I think the two most important aspects of this case are 1) the collection of DNA evidence of any subject whether they are found to be guilty or not 2) the running of this DNA against past cold cases to try and solve them – even if you are not guilty of your current arrested charge!

There will be a lot of hand wringing on this because citizens want cases solved and people put in jail but there is a severe drop in civil liberties to do that.

The American legal system has lost its “innocent until proven guilty mindset”. Maybe it never had it, but think about the last time you saw someone get arrested for a high profile crime (O.J., Bernie Madoff, Jodie Arias, etc.) and you thought to yourself – that person is guilty -without every hearing a single fact other than an arrest.

DNA is a slippery slope. You have left DNA in every home, bar, restaurant, gas station, etc. you have ever been too. Imagine your DNA showing up at a serious crime scene and you having to answer questions about years ago – just because you got arrested for too many parking tickets? Bad law.

NFIB v. Sebilus, 567 U.S. ___ (2012)

The Sebilus decision might be one of the better examples of the Supreme Court wanting to rule in a particular way but struggling to find the justification for doing so. The Court upheld the constitutionality of the Affordable Care Act, but could not do so under the Commerce Clause as it was expected to do. Instead, Chief Justice Roberts first acknowledged that the Commerce Clause did not authorize the Congress to compel individuals to buy a product. In this case, the product is health care insurance.

Determined to find that the statute was constitutional, the chief justice fell back upon the taxing authority granted to Congress by the Constitution in ruling that the shared responsibility payment required of those who failed to obtain coverage was a tax. Some of the dissenting justices concluded that because it is levied upon violation of the law, the payment is a penalty and not a tax.


This should probably be its own article! Hate Obamacare? Love Obamacare? Because either way, this decision still stinks. Congress cannot force you to buy healthcare – the same way they cannot regulate your daily diet. Since the 1920’s, Congress has used the Commerce Clause for..well, pretty much whatever they wanted.

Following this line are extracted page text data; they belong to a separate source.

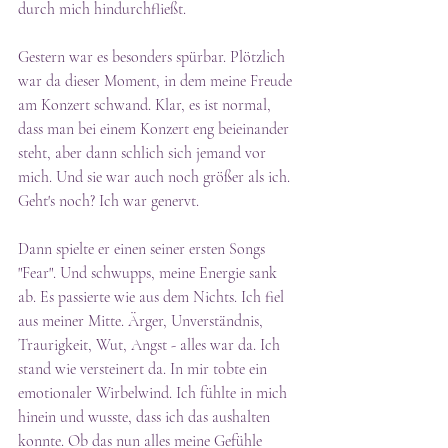
durch mich hindurchfließt.
Gestern war es besonders spürbar. Plötzlich 
war da dieser Moment, in dem meine Freude 
am Konzert schwand. Klar, es ist normal, 
dass man bei einem Konzert eng beieinander 
steht, aber dann schlich sich jemand vor 
mich. Und sie war auch noch größer als ich. 
Geht's noch? Ich war genervt.
Dann spielte er einen seiner ersten Songs 
"Fear". Und schwupps, meine Energie sank 
ab. Es passierte wie aus dem Nichts. Ich fiel 
aus meiner Mitte. Ärger, Unverständnis, 
Traurigkeit, Wut, Angst - alles war da. Ich 
stand wie versteinert da. In mir tobte ein 
emotionaler Wirbelwind. Ich fühlte in mich 
hinein und wusste, dass ich das aushalten 
konnte. Ob das nun alles meine Gefühle 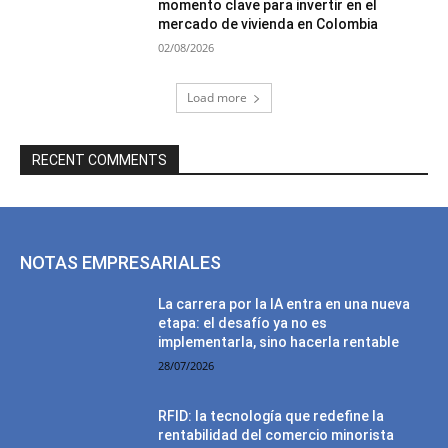
momento clave para invertir en el
mercado de vivienda en Colombia
02/08/2026
Load more
RECENT COMMENTS
NOTAS EMPRESARIALES
La carrera por la IA entra en una nueva
etapa: el desafío ya no es
implementarla, sino hacerla rentable
28/07/2026
RFID: la tecnología que redefine la
rentabilidad del comercio minorista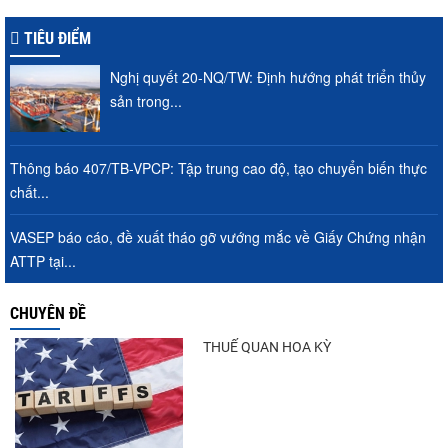
TIÊU ĐIỂM
Nghị quyết 20-NQ/TW: Định hướng phát triển thủy
sản trong...
Thông báo 407/TB-VPCP: Tập trung cao độ, tạo chuyển biến thực
chất...
VASEP báo cáo, đề xuất tháo gỡ vướng mắc về Giấy Chứng nhận
ATTP tại...
CHUYÊN ĐỀ
THUẾ QUAN HOA KỲ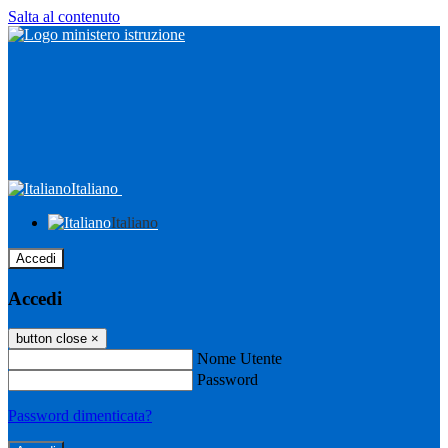
Salta al contenuto
Italiano
Italiano
Accedi
Accedi
button close
×
Nome Utente
Password
Password dimenticata?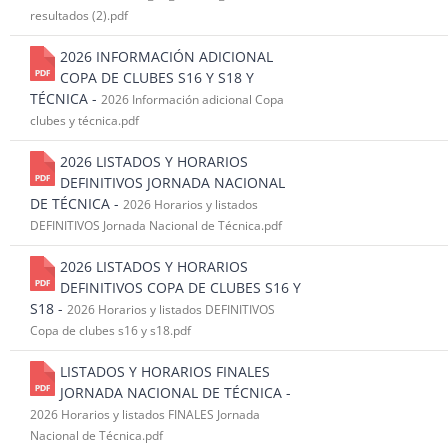
resultados (2).pdf
2026 INFORMACIÓN ADICIONAL
COPA DE CLUBES S16 Y S18 Y
TÉCNICA -
2026 Información adicional Copa
clubes y técnica.pdf
2026 LISTADOS Y HORARIOS
DEFINITIVOS JORNADA NACIONAL
DE TÉCNICA -
2026 Horarios y listados
DEFINITIVOS Jornada Nacional de Técnica.pdf
2026 LISTADOS Y HORARIOS
DEFINITIVOS COPA DE CLUBES S16 Y
S18 -
2026 Horarios y listados DEFINITIVOS
Copa de clubes s16 y s18.pdf
LISTADOS Y HORARIOS FINALES
JORNADA NACIONAL DE TÉCNICA -
2026 Horarios y listados FINALES Jornada
Nacional de Técnica.pdf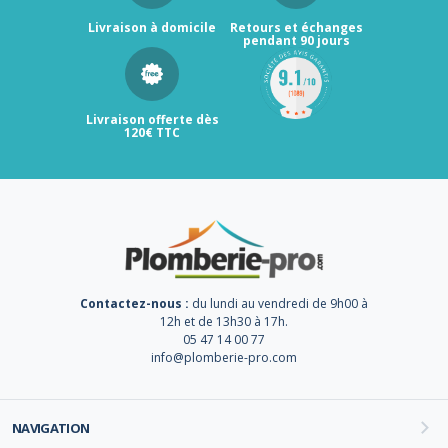
Livraison à domicile
Retours et échanges
pendant 90 jours
Livraison offerte dès
120€ TTC
Contactez-nous :
du lundi au vendredi de 9h00 à
12h et de 13h30 à 17h.
05 47 14 00 77
info@plomberie-pro.com
NAVIGATION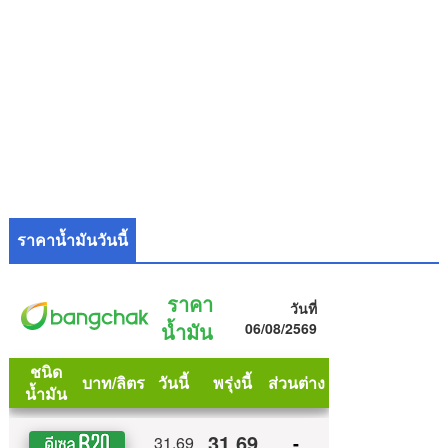
ราคาน้ำมันวันนี้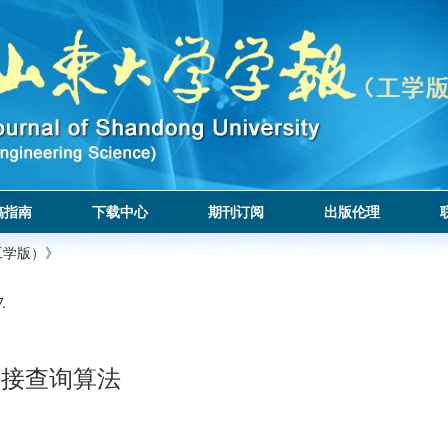
稿指南
下载中心
期刊订阅
出版伦理
工学版）》
.
联接查询算法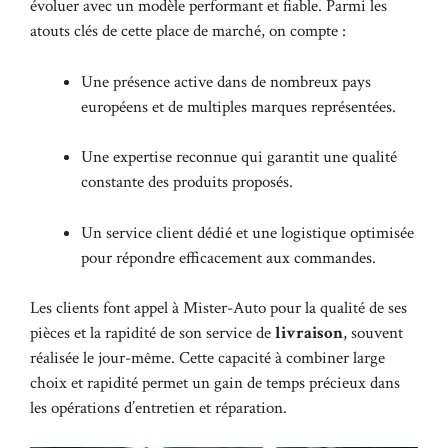
évoluer avec un modèle performant et fiable. Parmi les
atouts clés de cette place de marché, on compte :
Une présence active dans de nombreux pays
européens et de multiples marques représentées.
Une expertise reconnue qui garantit une qualité
constante des produits proposés.
Un service client dédié et une logistique optimisée
pour répondre efficacement aux commandes.
Les clients font appel à Mister-Auto pour la qualité de ses
pièces et la rapidité de son service de
livraison
, souvent
réalisée le jour-même. Cette capacité à combiner large
choix et rapidité permet un gain de temps précieux dans
les opérations d’entretien et réparation.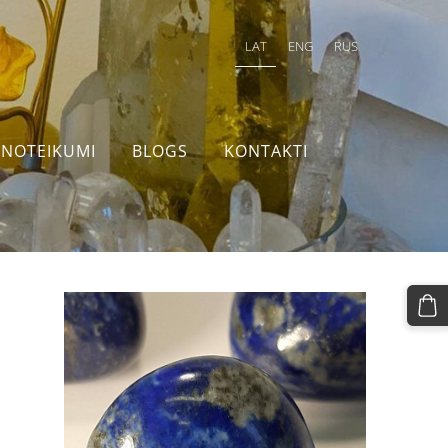
LAT
ENG
RUS
NOTEIKUMI
BLOGS
KONTAKTI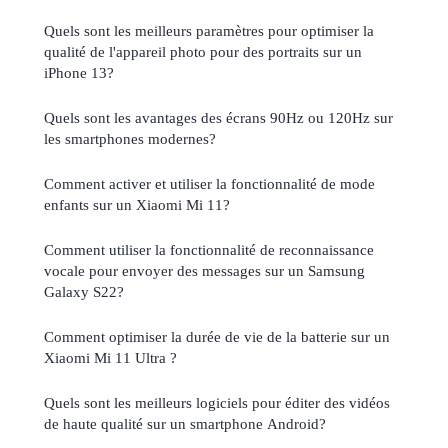
Quels sont les meilleurs paramètres pour optimiser la
qualité de l'appareil photo pour des portraits sur un
iPhone 13?
Quels sont les avantages des écrans 90Hz ou 120Hz sur
les smartphones modernes?
Comment activer et utiliser la fonctionnalité de mode
enfants sur un Xiaomi Mi 11?
Comment utiliser la fonctionnalité de reconnaissance
vocale pour envoyer des messages sur un Samsung
Galaxy S22?
Comment optimiser la durée de vie de la batterie sur un
Xiaomi Mi 11 Ultra ?
Quels sont les meilleurs logiciels pour éditer des vidéos
de haute qualité sur un smartphone Android?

Congress based Obamacare on the Commerce Clause…not the taxing authority granted to them. But, the Court bent over backwards to find (from some imaginary plain of existence) that Congress had been using their taxing authority. (Oh, that makes no sense!)

You do not want the United States Supreme Court making decisions like this. It is an unwarranted reading into legislative intent and that is not the Supreme Court’s role. (For those of you that love Obamacare think Bush v. Gore!)

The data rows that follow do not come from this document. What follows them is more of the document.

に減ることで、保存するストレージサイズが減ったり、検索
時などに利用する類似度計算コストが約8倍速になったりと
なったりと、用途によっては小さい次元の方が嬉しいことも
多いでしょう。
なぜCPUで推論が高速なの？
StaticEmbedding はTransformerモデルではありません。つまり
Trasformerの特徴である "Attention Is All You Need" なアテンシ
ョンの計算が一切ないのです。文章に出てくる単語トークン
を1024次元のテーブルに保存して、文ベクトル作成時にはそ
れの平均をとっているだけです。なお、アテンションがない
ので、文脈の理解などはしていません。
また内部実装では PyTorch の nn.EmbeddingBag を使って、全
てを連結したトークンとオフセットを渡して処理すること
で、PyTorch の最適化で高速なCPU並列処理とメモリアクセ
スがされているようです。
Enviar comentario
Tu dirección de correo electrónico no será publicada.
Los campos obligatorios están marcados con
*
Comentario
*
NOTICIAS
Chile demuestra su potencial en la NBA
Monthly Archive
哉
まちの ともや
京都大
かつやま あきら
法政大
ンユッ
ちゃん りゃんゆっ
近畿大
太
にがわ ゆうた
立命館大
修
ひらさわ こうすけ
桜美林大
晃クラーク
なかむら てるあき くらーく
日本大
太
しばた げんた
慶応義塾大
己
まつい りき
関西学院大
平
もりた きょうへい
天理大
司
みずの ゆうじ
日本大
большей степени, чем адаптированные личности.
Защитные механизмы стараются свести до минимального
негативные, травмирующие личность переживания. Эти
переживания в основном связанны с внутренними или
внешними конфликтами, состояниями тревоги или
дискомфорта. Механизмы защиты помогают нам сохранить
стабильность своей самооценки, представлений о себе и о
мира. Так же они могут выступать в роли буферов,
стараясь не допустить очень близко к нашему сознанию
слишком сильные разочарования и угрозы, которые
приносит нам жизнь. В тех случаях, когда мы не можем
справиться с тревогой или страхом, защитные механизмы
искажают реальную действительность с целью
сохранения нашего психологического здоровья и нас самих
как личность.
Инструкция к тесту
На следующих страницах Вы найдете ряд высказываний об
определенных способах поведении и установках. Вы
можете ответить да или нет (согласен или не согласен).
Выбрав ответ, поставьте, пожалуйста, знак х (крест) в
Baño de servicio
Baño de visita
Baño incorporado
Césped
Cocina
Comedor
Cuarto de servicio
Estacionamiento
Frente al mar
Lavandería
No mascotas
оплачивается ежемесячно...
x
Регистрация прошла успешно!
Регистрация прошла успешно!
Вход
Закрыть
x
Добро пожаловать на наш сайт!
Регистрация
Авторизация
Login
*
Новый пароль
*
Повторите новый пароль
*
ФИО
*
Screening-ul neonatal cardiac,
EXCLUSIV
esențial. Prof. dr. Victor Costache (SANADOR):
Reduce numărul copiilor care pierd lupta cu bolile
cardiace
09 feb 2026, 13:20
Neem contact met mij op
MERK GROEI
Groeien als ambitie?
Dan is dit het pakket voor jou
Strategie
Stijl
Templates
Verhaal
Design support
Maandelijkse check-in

Kelo v. New London, 545 U.S. 469 (2005)

The city of New London took private property under its eminent domain powers. Instead of using the land for a public purpose, the city sold the land to private developers under the claim that private development of the property would create jobs and generate tax revenues. The Supreme Court ruled that the taking of the property did not violate the Fifth Amendment.

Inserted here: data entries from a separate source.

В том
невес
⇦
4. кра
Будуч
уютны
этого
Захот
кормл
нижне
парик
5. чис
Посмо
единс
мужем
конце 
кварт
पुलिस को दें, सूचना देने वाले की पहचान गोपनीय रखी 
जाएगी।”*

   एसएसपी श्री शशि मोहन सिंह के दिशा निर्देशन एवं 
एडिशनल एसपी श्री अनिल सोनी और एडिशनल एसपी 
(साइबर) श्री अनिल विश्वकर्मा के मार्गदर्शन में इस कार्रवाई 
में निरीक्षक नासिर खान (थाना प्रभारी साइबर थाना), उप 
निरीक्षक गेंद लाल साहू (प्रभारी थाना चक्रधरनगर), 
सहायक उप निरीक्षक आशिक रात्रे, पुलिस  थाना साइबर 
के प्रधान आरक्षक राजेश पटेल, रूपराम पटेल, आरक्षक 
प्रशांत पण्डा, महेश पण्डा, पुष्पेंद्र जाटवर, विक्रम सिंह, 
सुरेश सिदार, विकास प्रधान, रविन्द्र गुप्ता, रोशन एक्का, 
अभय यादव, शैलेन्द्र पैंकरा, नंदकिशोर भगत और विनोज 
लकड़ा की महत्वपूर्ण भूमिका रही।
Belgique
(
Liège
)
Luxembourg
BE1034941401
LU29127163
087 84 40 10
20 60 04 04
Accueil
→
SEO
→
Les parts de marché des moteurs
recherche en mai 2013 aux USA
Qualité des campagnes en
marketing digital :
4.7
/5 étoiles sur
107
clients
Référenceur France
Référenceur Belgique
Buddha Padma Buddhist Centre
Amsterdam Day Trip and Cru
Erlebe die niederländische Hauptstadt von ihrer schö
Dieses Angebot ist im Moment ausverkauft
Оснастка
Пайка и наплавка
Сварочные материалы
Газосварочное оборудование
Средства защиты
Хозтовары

According to the majority decision, the taking of the property was for a public use even though it was not being used by the public. The Court circumvented the language of the “takings clause” of the Fifth Amendment by arguing that the use of the phrase “public use” should not be literally interpreted. Instead, the majority of the justices agreed that the better interpretation of the phrase should be “public purpose.


Property is the most valued asset in the United States. Always has been. And it is one of the most protected rights. So, the fact that a government can use your property for whatever it wants just by saying “public use” is a little off to me. Ok, so maybe they have to go through some time/cost/scrutiny to get it – but in the end, they will get it.

Funny side note: Justice David Souter was the deciding vote in Kelo. Justice Souter outraged so many that people in his hometown tried organizing a petition to get Souter’s home taken by the local government and used as a “public use”.